Warum ich (Leserbriefe) schreibe (ernst gemeint!), nicht mehr auf sie antworte (auch ernst gemeint!) und überlege Viertelsprecherin zu werden (ein wenig ernst gemeint!)

Die heutige Antwort auf meinen Leserbrief im IKZ vom 31.07.2017 hat mir drei Dinge beigebracht.

1. Ja, ich habe ein Problem …
… mit Menschen, die in einer sachlichen Diskussion einen Brief mit einer persönlichen Beleidigung beginnen und ihn mit einer unverschämten Behauptung beenden, die sich selbst disqualifiziert.

2. Nein ich habe keine Scheuklappen,
… denn ich kann sehr gut unterschiedliche Perspektiven nebeneinanderstehen lassen und sehe die Probleme des Fritz-Kühn-Platzes genauso wie die Dinge, die verdammt gut sind und die Menschen, die hier miteinander leben wollen und die, die unermüdlich viel dafür tun, damit das geschieht.

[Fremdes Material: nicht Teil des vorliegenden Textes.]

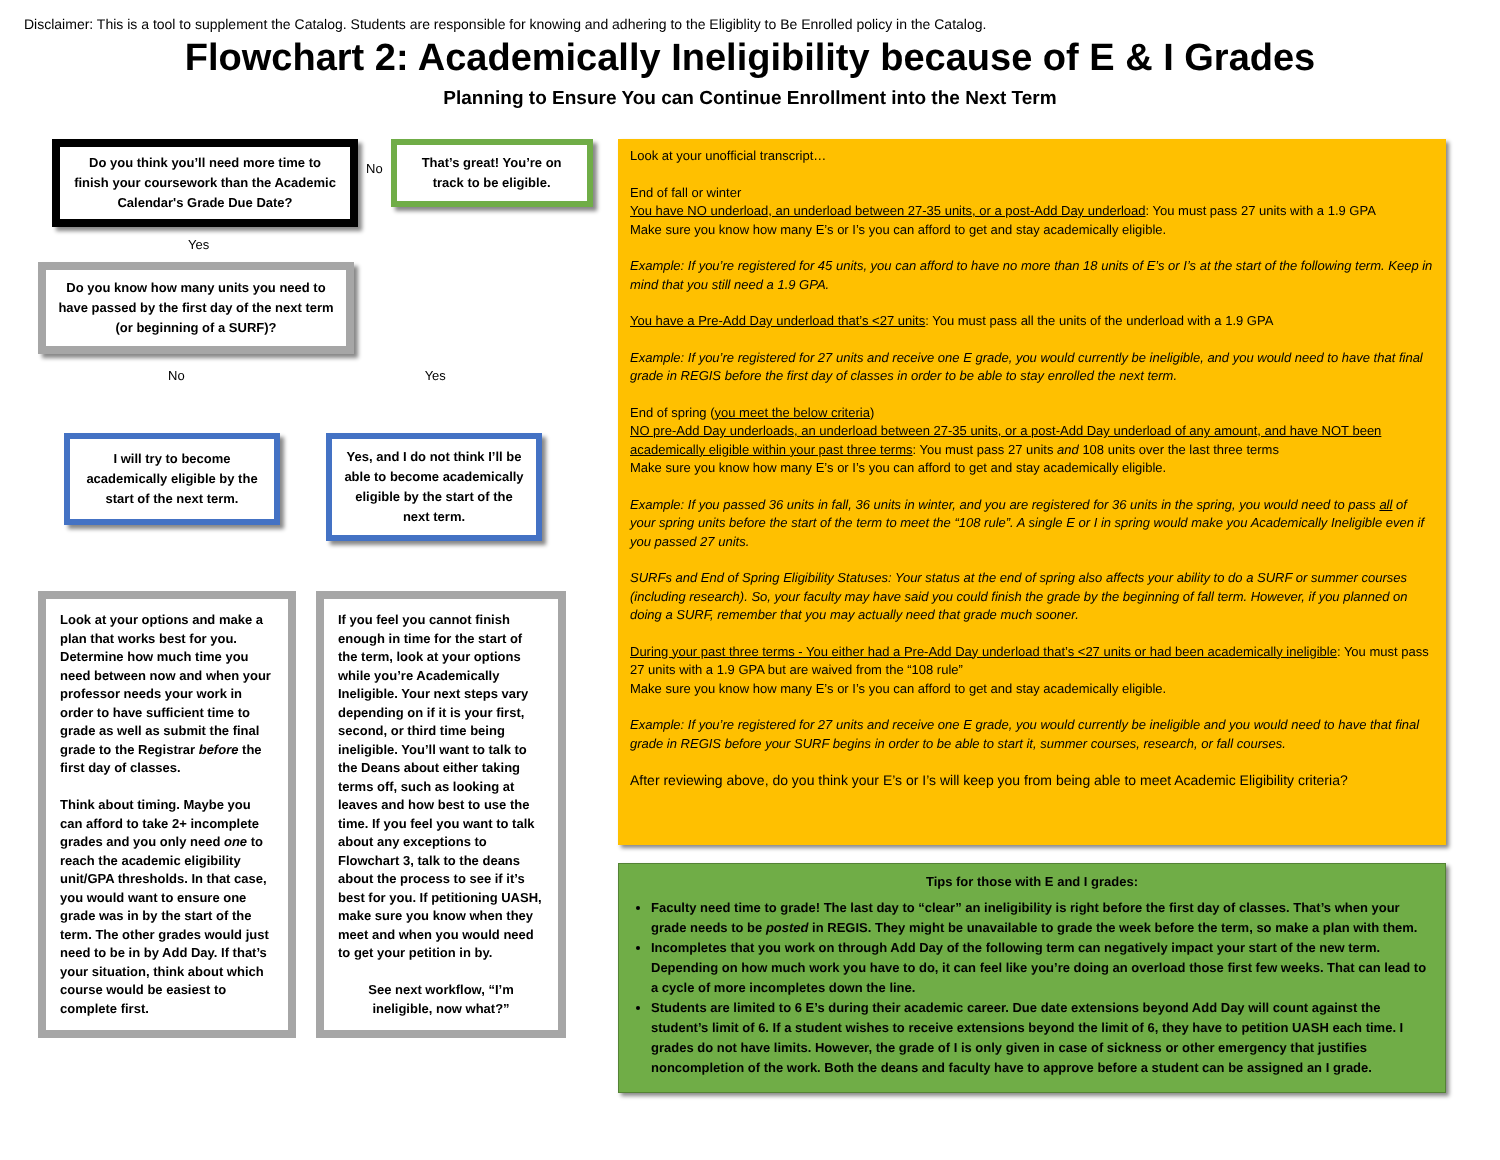Disclaimer: This is a tool to supplement the Catalog. Students are responsible for knowing and adhering to the Eligiblity to Be Enrolled policy in the Catalog.
Flowchart 2: Academically Ineligibility because of E & I Grades
Planning to Ensure You can Continue Enrollment into the Next Term
Do you think you’ll need more time to finish your coursework than the Academic Calendar's Grade Due Date?
No
That’s great! You’re on track to be eligible.
Yes
Do you know how many units you need to have passed by the first day of the next term (or beginning of a SURF)?
No Yes
I will try to become academically eligible by the start of the next term.
Yes, and I do not think I’ll be able to become academically eligible by the start of the next term.
Look at your options and make a plan that works best for you. Determine how much time you need between now and when your professor needs your work in order to have sufficient time to grade as well as submit the final grade to the Registrar before the first day of classes.
Think about timing. Maybe you can afford to take 2+ incomplete grades and you only need one to reach the academic eligibility unit/GPA thresholds. In that case, you would want to ensure one grade was in by the start of the term. The other grades would just need to be in by Add Day. If that’s your situation, think about which course would be easiest to complete first.
If you feel you cannot finish enough in time for the start of the term, look at your options while you’re Academically Ineligible. Your next steps vary depending on if it is your first, second, or third time being ineligible. You’ll want to talk to the Deans about either taking terms off, such as looking at leaves and how best to use the time. If you feel you want to talk about any exceptions to Flowchart 3, talk to the deans about the process to see if it’s best for you. If petitioning UASH, make sure you know when they meet and when you would need to get your petition in by.
See next workflow, “I’m ineligible, now what?”
Look at your unofficial transcript…
End of fall or winter
You have NO underload, an underload between 27-35 units, or a post-Add Day underload: You must pass 27 units with a 1.9 GPA
Make sure you know how many E’s or I’s you can afford to get and stay academically eligible.
Example: If you’re registered for 45 units, you can afford to have no more than 18 units of E’s or I’s at the start of the following term. Keep in mind that you still need a 1.9 GPA.
You have a Pre-Add Day underload that’s <27 units: You must pass all the units of the underload with a 1.9 GPA
Example: If you’re registered for 27 units and receive one E grade, you would currently be ineligible, and you would need to have that final grade in REGIS before the first day of classes in order to be able to stay enrolled the next term.
End of spring (you meet the below criteria)
NO pre-Add Day underloads, an underload between 27-35 units, or a post-Add Day underload of any amount, and have NOT been academically eligible within your past three terms: You must pass 27 units and 108 units over the last three terms
Make sure you know how many E’s or I’s you can afford to get and stay academically eligible.
Example: If you passed 36 units in fall, 36 units in winter, and you are registered for 36 units in the spring, you would need to pass all of your spring units before the start of the term to meet the “108 rule”. A single E or I in spring would make you Academically Ineligible even if you passed 27 units.
SURFs and End of Spring Eligibility Statuses: Your status at the end of spring also affects your ability to do a SURF or summer courses (including research). So, your faculty may have said you could finish the grade by the beginning of fall term. However, if you planned on doing a SURF, remember that you may actually need that grade much sooner.
During your past three terms - You either had a Pre-Add Day underload that’s <27 units or had been academically ineligible: You must pass 27 units with a 1.9 GPA but are waived from the “108 rule”
Make sure you know how many E’s or I’s you can afford to get and stay academically eligible.
Example: If you’re registered for 27 units and receive one E grade, you would currently be ineligible and you would need to have that final grade in REGIS before your SURF begins in order to be able to start it, summer courses, research, or fall courses.
After reviewing above, do you think your E’s or I’s will keep you from being able to meet Academic Eligibility criteria?
Tips for those with E and I grades:
Faculty need time to grade! The last day to “clear” an ineligibility is right before the first day of classes. That’s when your grade needs to be posted in REGIS. They might be unavailable to grade the week before the term, so make a plan with them.
Incompletes that you work on through Add Day of the following term can negatively impact your start of the new term. Depending on how much work you have to do, it can feel like you’re doing an overload those first few weeks. That can lead to a cycle of more incompletes down the line.
Students are limited to 6 E’s during their academic career. Due date extensions beyond Add Day will count against the student’s limit of 6. If a student wishes to receive extensions beyond the limit of 6, they have to petition UASH each time. I grades do not have limits. However, the grade of I is only given in case of sickness or other emergency that justifies noncompletion of the work. Both the deans and faculty have to approve before a student can be assigned an I grade.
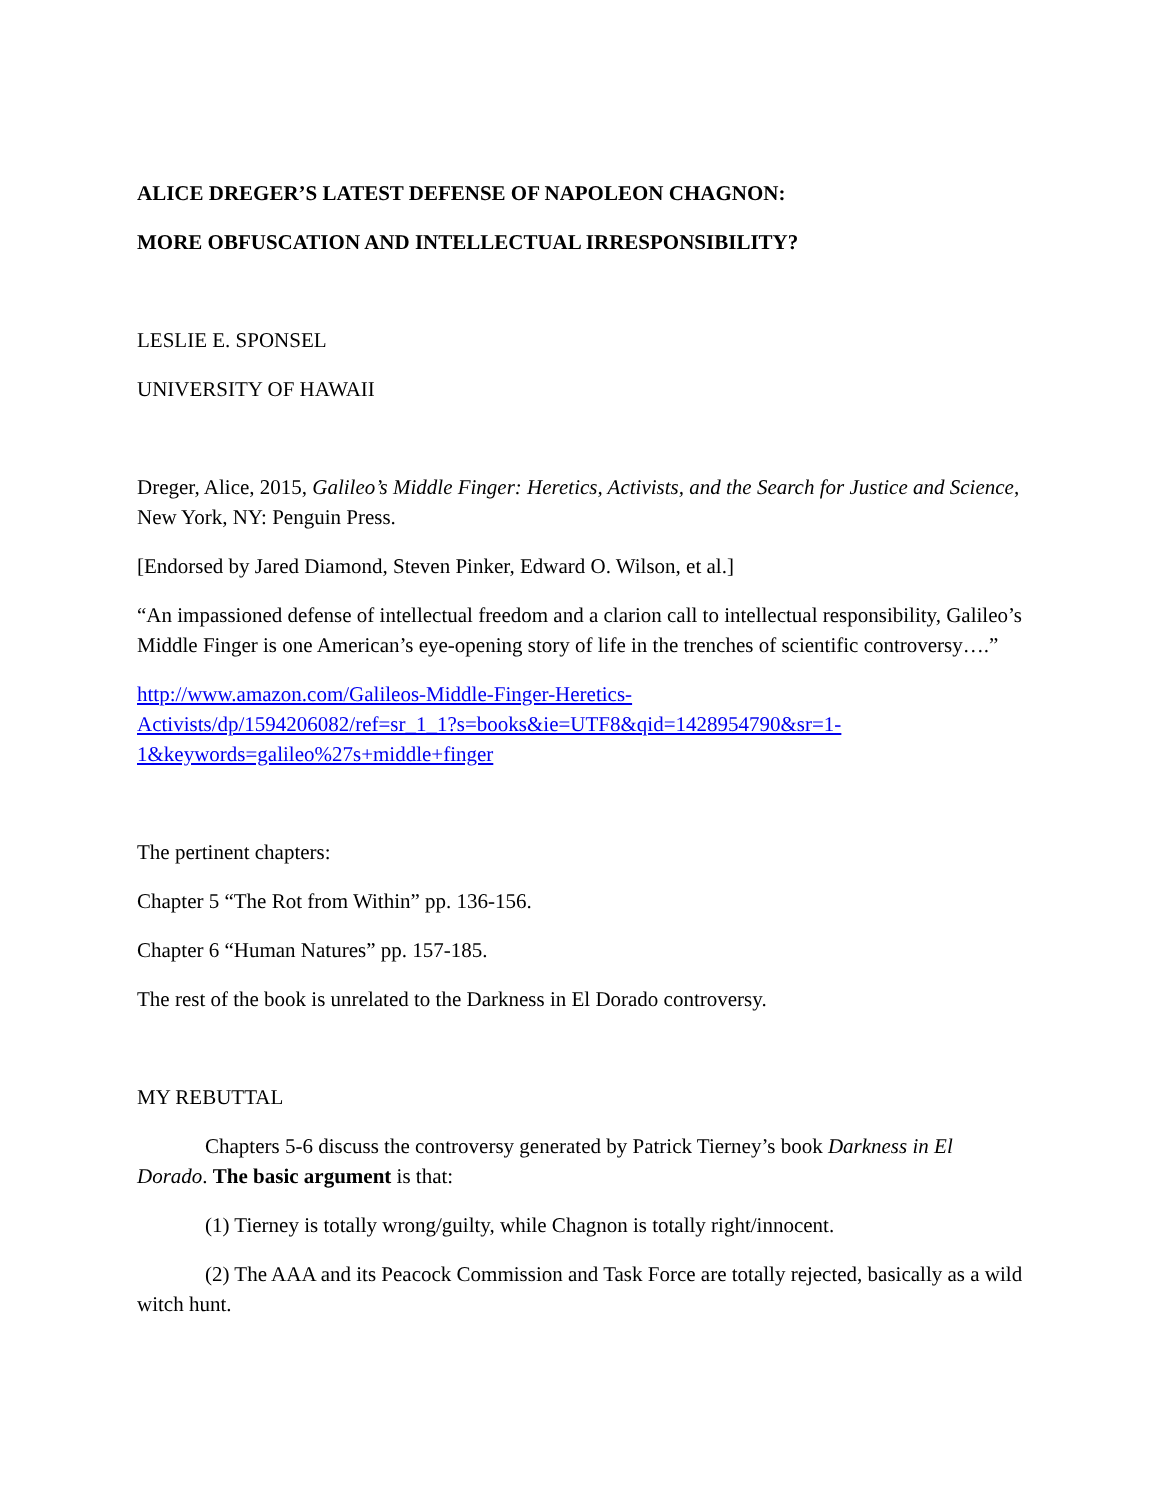ALICE DREGER’S LATEST DEFENSE OF NAPOLEON CHAGNON:
MORE OBFUSCATION AND INTELLECTUAL IRRESPONSIBILITY?
LESLIE E. SPONSEL
UNIVERSITY OF HAWAII
Dreger, Alice, 2015, Galileo’s Middle Finger: Heretics, Activists, and the Search for Justice and Science, New York, NY: Penguin Press.
[Endorsed by Jared Diamond, Steven Pinker, Edward O. Wilson, et al.]
“An impassioned defense of intellectual freedom and a clarion call to intellectual responsibility, Galileo’s Middle Finger is one American’s eye-opening story of life in the trenches of scientific controversy….”
http://www.amazon.com/Galileos-Middle-Finger-Heretics-
Activists/dp/1594206082/ref=sr_1_1?s=books&ie=UTF8&qid=1428954790&sr=1-
1&keywords=galileo%27s+middle+finger
The pertinent chapters:
Chapter 5 “The Rot from Within” pp. 136-156.
Chapter 6 “Human Natures” pp. 157-185.
The rest of the book is unrelated to the Darkness in El Dorado controversy.
MY REBUTTAL
Chapters 5-6 discuss the controversy generated by Patrick Tierney’s book Darkness in El Dorado. The basic argument is that:
(1) Tierney is totally wrong/guilty, while Chagnon is totally right/innocent.
(2) The AAA and its Peacock Commission and Task Force are totally rejected, basically as a wild witch hunt.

3. Ja, meine Eltern haben mich zu Anstand und Respekt erzogen, auch gegenüber denen, die sich im guten Ton vergreifen und den Respekt anderen gegenüber vermissen lassen und immer wieder das Wort für die zu ergreifen, denen genau das nicht entgegengebracht wird.

  1. AW sagt:

    Hallo Sabine,

    ich habe sowohl deinen Leserbrief als auch die Antwort darauf gelesen. Du hast vollkommen Recht. Die Reaktion auf deinen Brief war völlig daneben und sachlich unrichtig.
    Wer respektvoll antworten möchte, der achtet auf seine Wortwahl, hält sich an die Fakten, lässt persönliches außen vor und disqualifiziert sich nicht selbst.
    Deine Verärgerung kann ich sehr gut nachvollziehen.

    Gruß, A.

    • sabine sagt:

      Lieber Andreas,
      danke, dass du dir die Zeit genommen hast, nicht nur beide Leserbriefe zu lesen, sondern auch noch hier zu kommentieren!
      Ja, es geht immer ums „Wie?“ und Respekt ist da in meiner Welt eine Grundvoraussetzung!